**READING PASSAGE**
________________________________________
JNCIS-SEC [Security Policies]

Security policy is set of rules that tells a Junos device what to do with transit traffic between zones and within a zone. SRXs as apposed to Netscreen devices by default don’t allow intra zone traffic.

If the destination of the traffic is the device itself, security policies aren’t applicable. Instead host-inbound-traffic option must be used under zone configuration to control the traffic destined to the device.

Security policies are examined if the traffic destination is other than the incoming interface which also means that even in the same zone policy check is done.

Default Policy

By default, SRX denies all traffic if no policy is matched on incoming packet. If you want to change it to permit;

[edit security policies]
root@host# set default-policy permit-all
Policy Ordering
Policy order is important in decision making. To move up policy WEB above policy FTP use;
host#insert security policies from-zone trust to-zone untrust policy WEB after policy FTP
Sample policy config

[edit security policies]
root@host# show 
from-zone trust to-zone untrust {
    policy trust-to-untrust {
        match {
            source-address any;
            destination-address any;
            application any;
        then {
As it can be seen, a policy configuration requires a source (from-zone) zone and a destination zone (to-zone) within which several policies can be defined.
________________________________________
**TASK LIST**
1/ Do the following statements agree with the notes on security policies? Answer yes or no for each, and quote the words of the notes that decide it. (a) An SRX denies all traffic when no policy matches an incoming packet. (b) Security policies control traffic whose destination is the device itself. (c) A policy configuration needs both a from-zone and a to-zone.
2/ Continue the notes on security policies from the point where they stop.
________________________________________
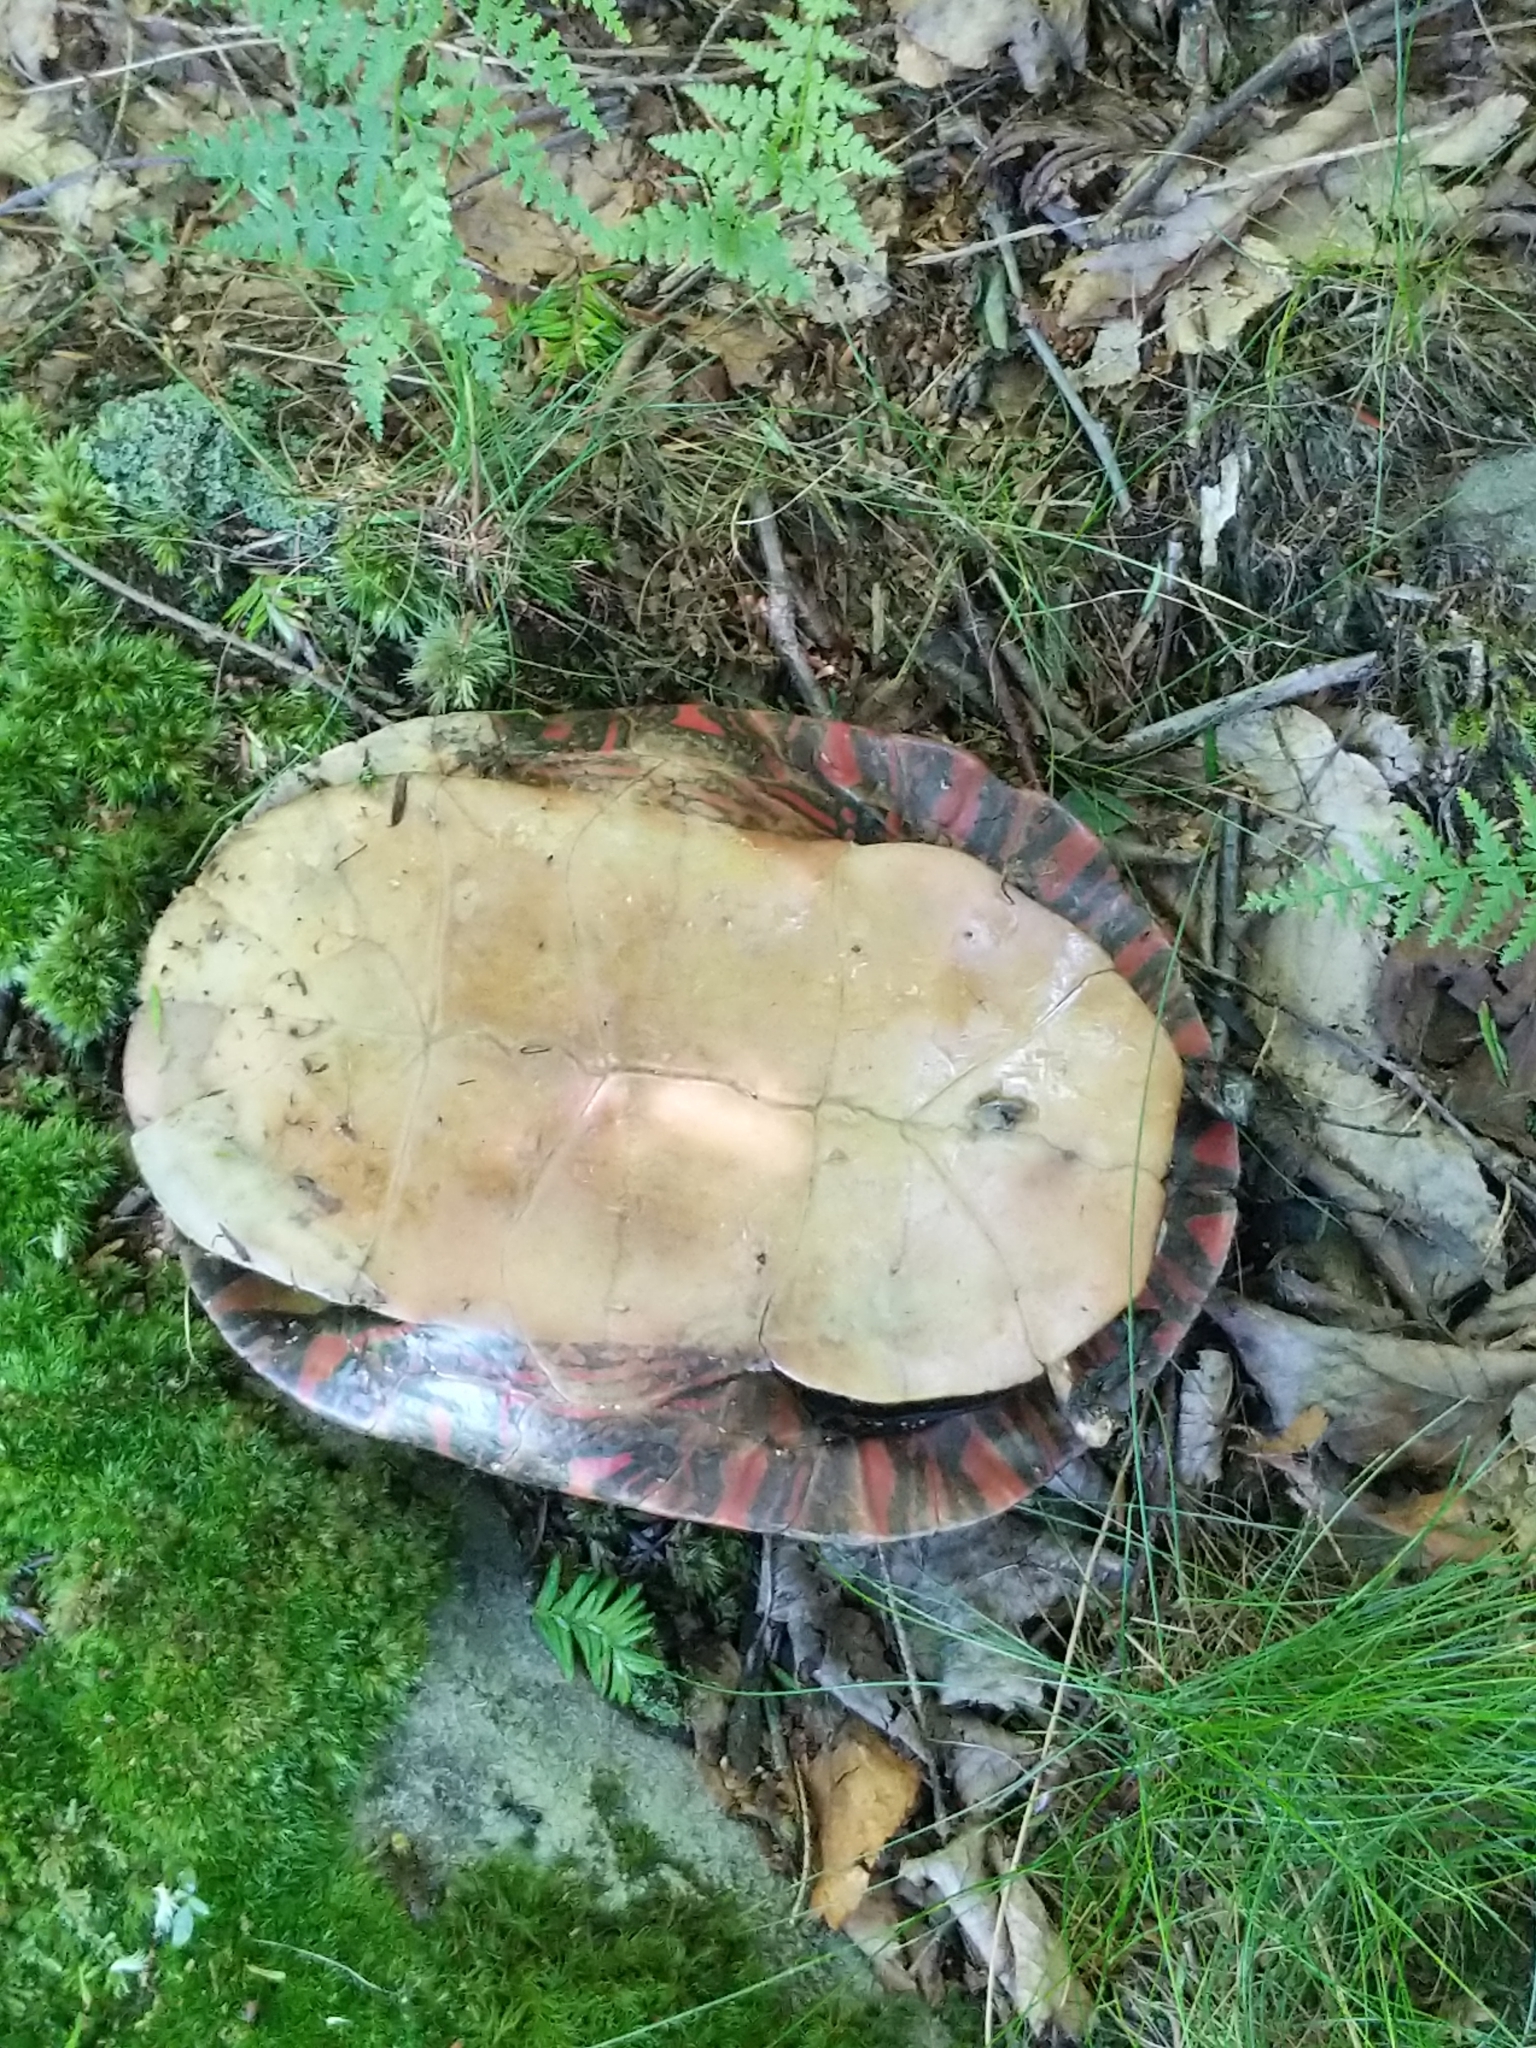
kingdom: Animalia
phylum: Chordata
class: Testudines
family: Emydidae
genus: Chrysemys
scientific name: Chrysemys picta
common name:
________________________________________
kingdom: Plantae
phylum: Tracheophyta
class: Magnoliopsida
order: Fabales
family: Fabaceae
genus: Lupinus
________________________________________
**FINAL ANSWERS**
1/
(a) Yes: "By default, SRX denies all traffic if no policy is matched on incoming packet."
(b) No: "If the destination of the traffic is the device itself, security policies aren’t applicable."
(c) Yes: "a policy configuration requires a source (from-zone) zone and a destination zone (to-zone)"

2/
  Policy match requires to define source-address,destination-address and application or application sets.
  BUT, there is a trick thing about addresses in policies.  You can set an IP address directly and it should come from an address book as you can see below no option to set an IP.
root@host# set policy trust-to-untrust match source-address ?
Possible completions:
  <address>            Address from address book
  [                    Open a set of values
  any                  Any IPv4 or IPv6 address
  any-ipv4             Any IPv4 address
  any-ipv6             Any IPv6 address
Address Books and address sets
   Addresses are configured under the specific zone and tied to it. Address sets are also configured within the address-book configuration.
[edit security zones security-zone trust]
root@host# show
address-book {
    address host1;
    address host2;
    address-set hosts {
        address host1;
        address host2;
   You can create a custom application named company-portal like below. One thing to note is inactivity-timeout which defines how long the session should be kept in session table if there is no activity.
[edit applications]
root@host# show
application company-portal {
    protocol tcp;
    destination-port 81;
    inactivity-timeout 3600;
Policy Actions
There are three actions permit,deny and reject.  Reject sends an ICMP unreachable for UDP and TCP reset for TCP traffic as opposed to deny which silently drops the packet.
Counting traffic
    You can also display policy related detail with the following command but for counting to be active, you must enable count option in the policy then statement.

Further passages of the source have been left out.